_Extracted entries_.
________________________________________

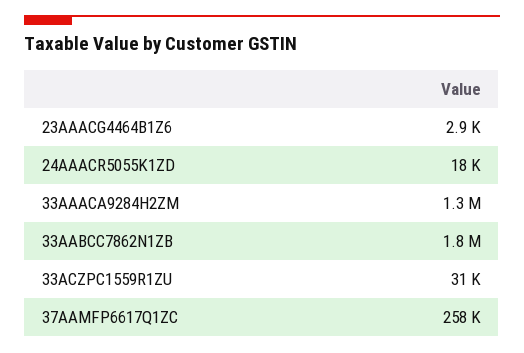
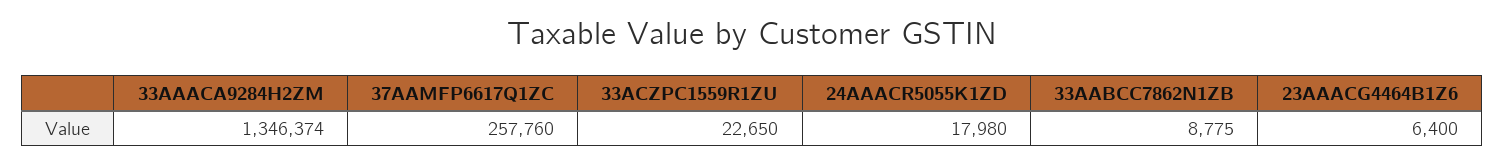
23AAACG4464B1Z6: 2900 -> 6400
33AABCC7862N1ZB: 1800000 -> 8775
33ACZPC1559R1ZU: 31000 -> 22650

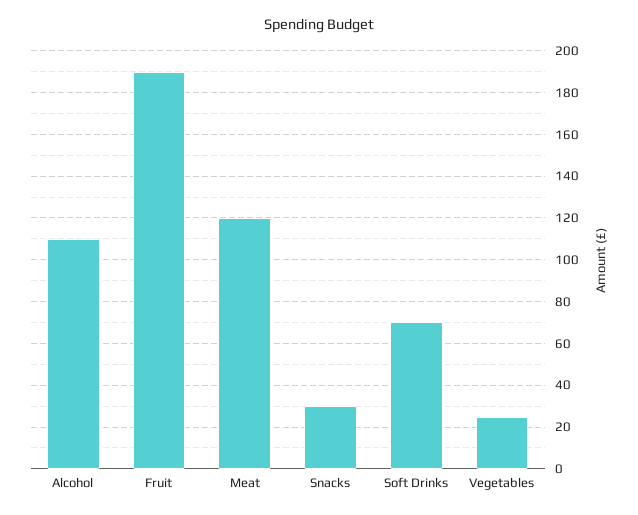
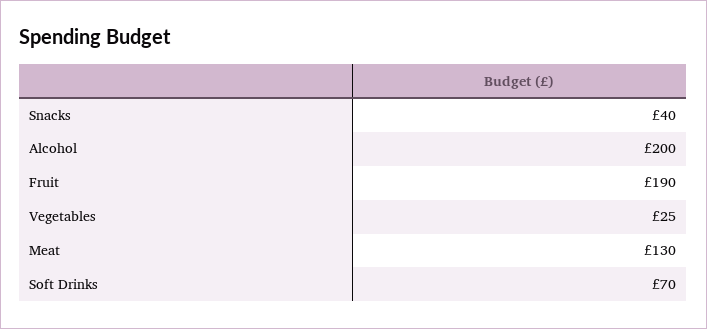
Alcohol: 110 -> 200
Meat: 120 -> 130
Snacks: 30 -> 40

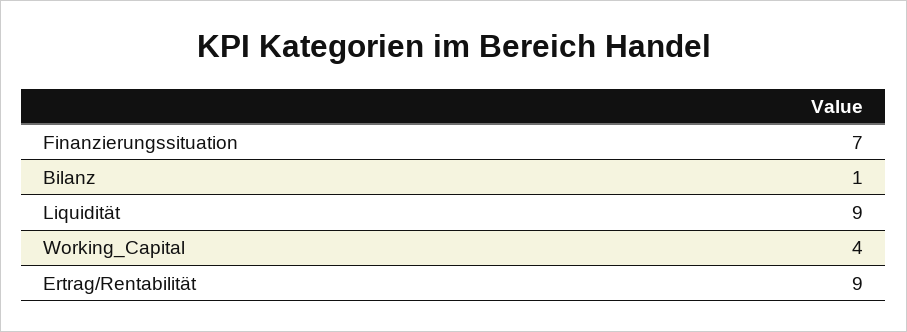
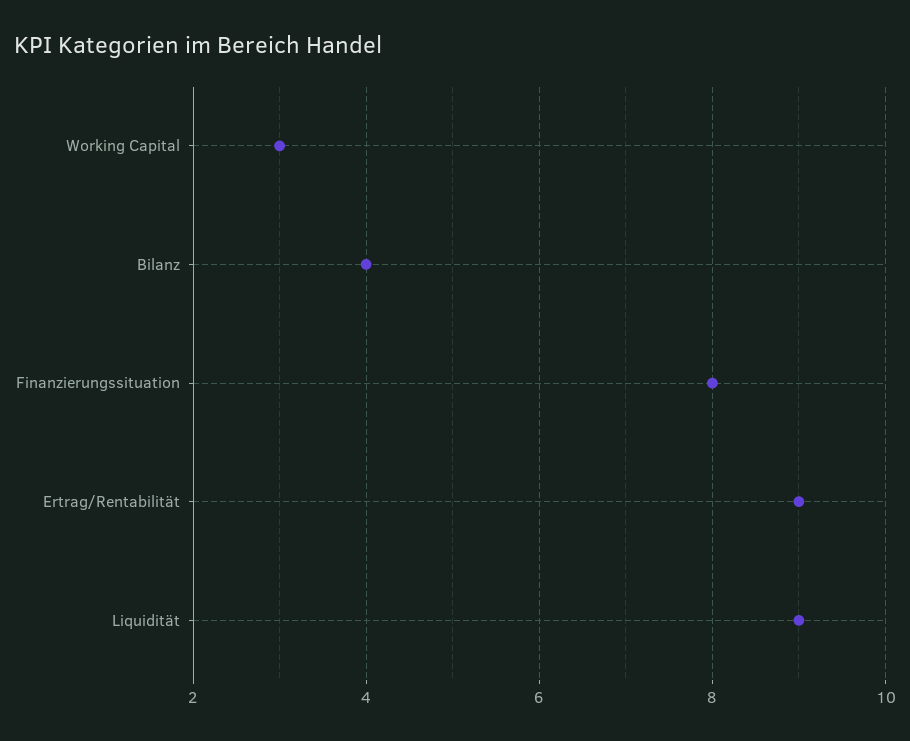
Finanzierungssituation: 7 -> 8
Bilanz: 1 -> 4
Working_Capital: 4 -> 3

________________________________________

_Problem to work on_. The records above need retyping in full. Omit the pictures, and change nothing else.

_Written answer_.
23AAACG4464B1Z6: 2900 -> 6400
33AABCC7862N1ZB: 1800000 -> 8775
33ACZPC1559R1ZU: 31000 -> 22650

Alcohol: 110 -> 200
Meat: 120 -> 130
Snacks: 30 -> 40

Finanzierungssituation: 7 -> 8
Bilanz: 1 -> 4
Working_Capital: 4 -> 3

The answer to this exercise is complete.